Poor boy put in a tank with piranhas though.  He'll heal quickly though!


----------



## Neelie (Feb 18, 2010)

ah but he was flaring at them and didnt really seem to mind. lol. i think he was giving them a hard time too haha. he flares at evrything... gorgeous boy tho.


----------



## Neelie (Feb 18, 2010)

He is eating already!!!! god bless him lol

better pics woohoo


----------



## sstacy19 (Jan 20, 2010)

wow! What a story this guy has! He is beautiful, can't wait to see him after his fins grow back.


----------



## Neelie (Feb 18, 2010)

sstacy19 said:


> wow! What a story this guy has! He is beautiful, can't wait to see him after his fins grow back.


yeah lol. poor guy. he has a few missing scales and stuff, but he should heal up quickly. he has aq salt added, he's flying around happily flaring and he's eating  ill give him a week or so to make sure he has no diseases and add him into the big tank, with salmon who's doing better too. 
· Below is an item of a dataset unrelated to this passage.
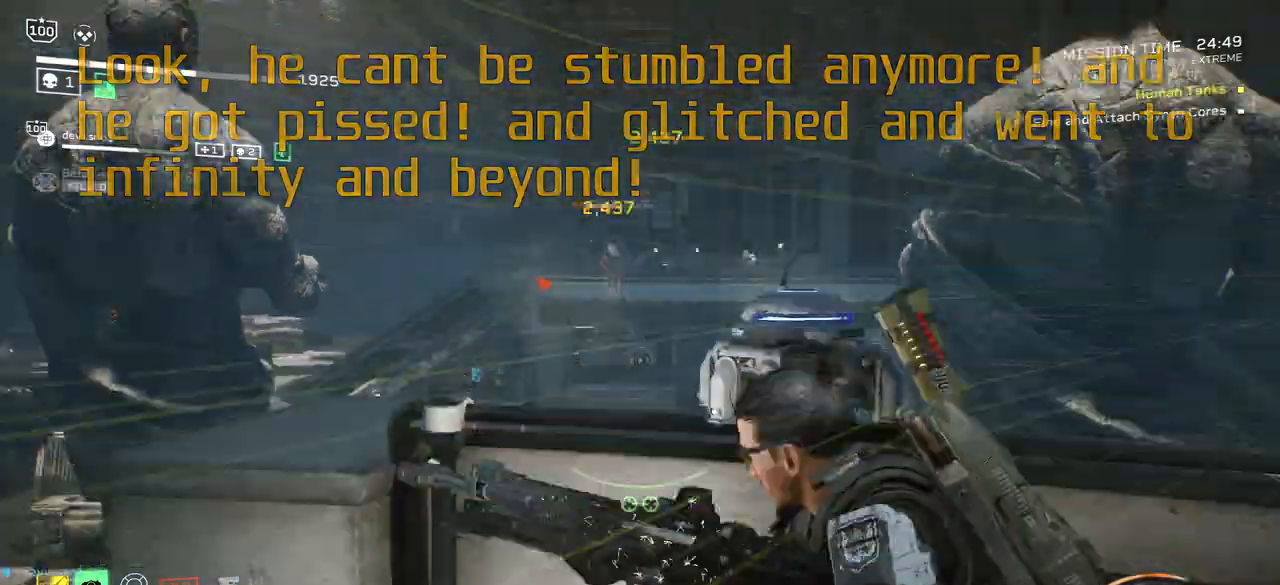
{"keys": ["r"], "mouse": [], "events": [[66, "r", "up"], [200, "r", "down"], [333, "r", "up"], [433, "r", "down"]]}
i have a feeling a saw him a long time ago in the shop but didnt recognise him as a betta.... and afaik he was more browny than the black he is now.... :roll: but this time i just saw him and something in me went snap LOL


----------



## BettaxFishxCrazy (Sep 5, 2009)

He's gorgeous!


----------



## Jennyinurmouth (Apr 6, 2010)

He looks like Spoof!!! omg he is so pretty. hehe you found my baby's twin.. poor baby. He looks healthy though


----------



## Jayy (Dec 23, 2009)

sad that he was in a piranha tank but hes really pretty!


----------



## BerkB33 (Oct 23, 2009)

Maybe a stupid question... I'm new to the betta gig, but how can you tell if Cola is a VT, Plakat, or what? In looking at him through my ignorant eyes he looks like he could be either?


----------



## Neelie (Feb 18, 2010)

BerkB33 said:


> Maybe a stupid question... I'm new to the betta gig, but how can you tell if Cola is a VT, Plakat, or what? In looking at him through my ignorant eyes he looks like he could be either?
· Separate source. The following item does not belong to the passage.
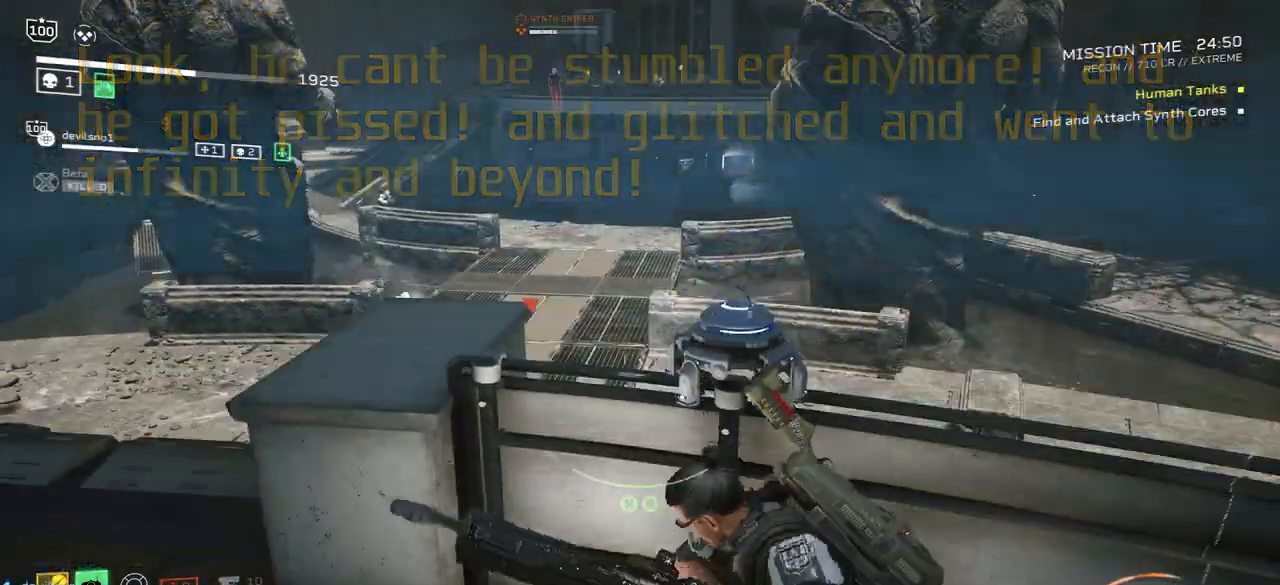
{"keys": [], "mouse": [], "events": [[67, "r", "up"], [334, "a", "down"], [434, "a", "up"]]}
dont know that yet  but going by the fish that the shop CAN get in, im presuming its a superdelta. im saying SUPER delta because he has a big span in his caudal fin, although he doesnt have alot of it left. he doesnt have enough span to be a halfmoon. but he has too much span for a veiltail. yes, he COULD be a crowntail or plakat but i strongly doubt it ;-)


----------



## goldyboy (Dec 6, 2009)

Oooer...such a pretty boy!!


----------



## mysquishy (Mar 12, 2010)

I am soooo jealous! He is gorgeous.


----------



## britnyjackson (Mar 10, 2010)

What a beautiful boy!! I'm glad he was holding his own with the piranha's! Betta's are tough little fishies!


----------



## Neelie (Feb 18, 2010)

^^^ thanks guys 

he's very sick atm :-( noticed yesterday that he got white fluff on his mouth... so i put in fungus treatment and today its so bad its gone onto his eyes and he cant seem to open his mouth!!! i doubt he'll make it.... 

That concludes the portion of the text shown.